Look for a moment at the text of the Vidi aquam. The prophet Ezekiel, in a mystical rapture, sees the Temple as the wellspring of an immense river irrigating the whole country and making stagnant waters fresh. The Temple is the abode of the Glory of God (Ez 43:1-12). It is the source of a river, teeming with fish, and on both sides of its banks grow fruit bearing trees because the water for them flows from the sanctuary.

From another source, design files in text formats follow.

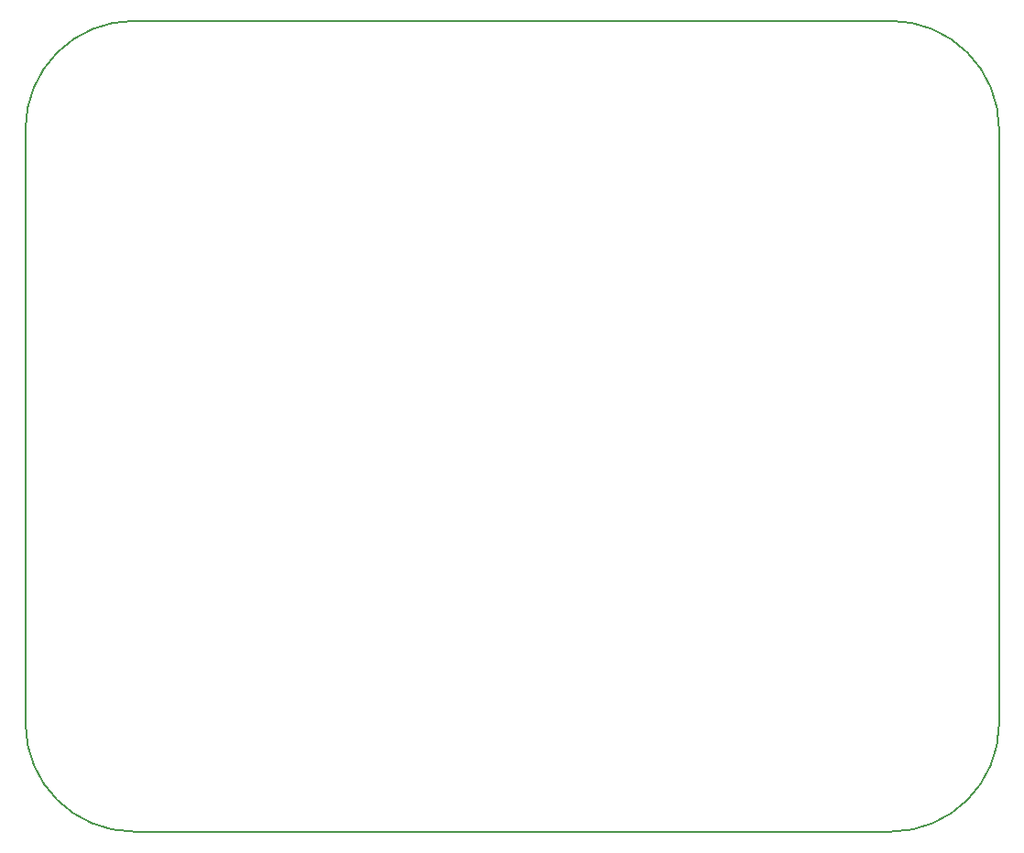
<source format=gbr>
%TF.GenerationSoftware,KiCad,Pcbnew,(6.0.10)*%
%TF.CreationDate,2023-01-06T10:16:34+00:00*%
%TF.ProjectId,test_board_boost,74657374-5f62-46f6-9172-645f626f6f73,rev?*%
%TF.SameCoordinates,Original*%
%TF.FileFunction,Profile,NP*%
%FSLAX46Y46*%
G04 Gerber Fmt 4.6, Leading zero omitted, Abs format (unit mm)*
G04 Created by KiCad (PCBNEW (6.0.10)) date 2023-01-06 10:16:34*
%MOMM*%
%LPD*%
G01*
G04 APERTURE LIST*
%TA.AperFunction,Profile*%
%ADD10C,0.200000*%
%TD*%
G04 APERTURE END LIST*
D10*
X165549999Y-130399999D02*
G75*
G03*
X175549999Y-120400001I1J9999999D01*
G01*
X175549999Y-65400001D02*
G75*
G03*
X165549999Y-55400001I-9999999J1D01*
G01*
X95549999Y-130400001D02*
X165549999Y-130400001D01*
X85549999Y-120400001D02*
G75*
G03*
X95549999Y-130400001I10000001J1D01*
G01*
X85549999Y-65400001D02*
X85549999Y-120400001D01*
X165549999Y-55400001D02*
X95549999Y-55400001D01*
X95549999Y-55399999D02*
G75*
G03*
X85549999Y-65400001I1J-10000001D01*
G01*
X175549999Y-120400001D02*
X175549999Y-65400001D01*
M02*

</source>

The glorious body of the crucified and risen Christ is the new and indestructible temple of which he himself said, “Destroy this temple and in three days I will raise it up” (Jn 2:19). At the death of Christ, the veil of the Temple was “torn in two from top to bottom” (Mt 27:51); Saint John, by recounting how the side of Jesus was pierced by the soldier’s lance, translates the same mystery. Out of the pierced Heart of Jesus flows blood and water (Jn 19:34), recalling the water from the rock struck by the rod of Moses in the desert (Num 20:2-13), the fountains of salvation prophesied by Isaiah (Is 12:3), and the great river of Ezekiel’s vision.


Christ’s Open Heart
Speaking in 2006, Pope Benedict XVI said, “I am counting on you to see to it that our common endeavour to fix our gaze on Christ’s open Heart will hasten and secure our path towards the full unity of Christians.” The Holy Father was saying, in effect, that the Church, born of the pierced side of Christ, will be restored to unity by returning to her place of origin in his Sacred Heart. The contemplation of the open Heart of Christ is, for all of us, the means by which we recover the interior unity fragmented by sin. One born spiritually of the pierced side of Christ can be renewed in the graces of its birth only by returning, consciously, deliberately, and corporately to that pierced side. The water and blood that flow from the open Heart of Jesus bring new life and fecundity to those who hold themselves beneath the Cross, to those who immerse themselves in the saving torrent.
We Little Fish
The Fathers identify the water flowing from the side of Christ with the water of Baptism. According to Tertullian, this is the water teeming with little fish, the newly baptized: “But we, little fish, who hold our name from our icthus Jesus Christ, we are born in water, and it is only by remaining there that we are saved.”
The Source of Love
The fruit-bearing trees on both sides of the river represent all who are “rooted in love, founded on love” (Eph 3:17). The Church is “like a tree planted by streams of water, that yields its fruit in due season” (Ps 1:3). There is no vitality, no fruitfulness, apart from the source. In Deus Caritas Est, Pope Benedict XVI says precisely this: “Anyone who wishes to give love must also receive love as a gift. Certainly as the Lord tells us, one can become a source from which rivers of living water flow (cf. Jn 7:37-38). Yet to become such a source, one must constantly drink anew from the original source, which is Jesus Christ, from whose pierced heart flows the love of God (cf. Jn 19:34).”
Heart of Jesus, Wellspring of Life
Today’s signs of the Temple, the pierced side of Christ, and the font of holy Baptism reveal a single mystery, and in the Eucharist, we are reconnected with all three signs. Drink anew from the original source. Return to the place of your birth: the open Heart that is, that was, and that ever shall be the wellspring of life.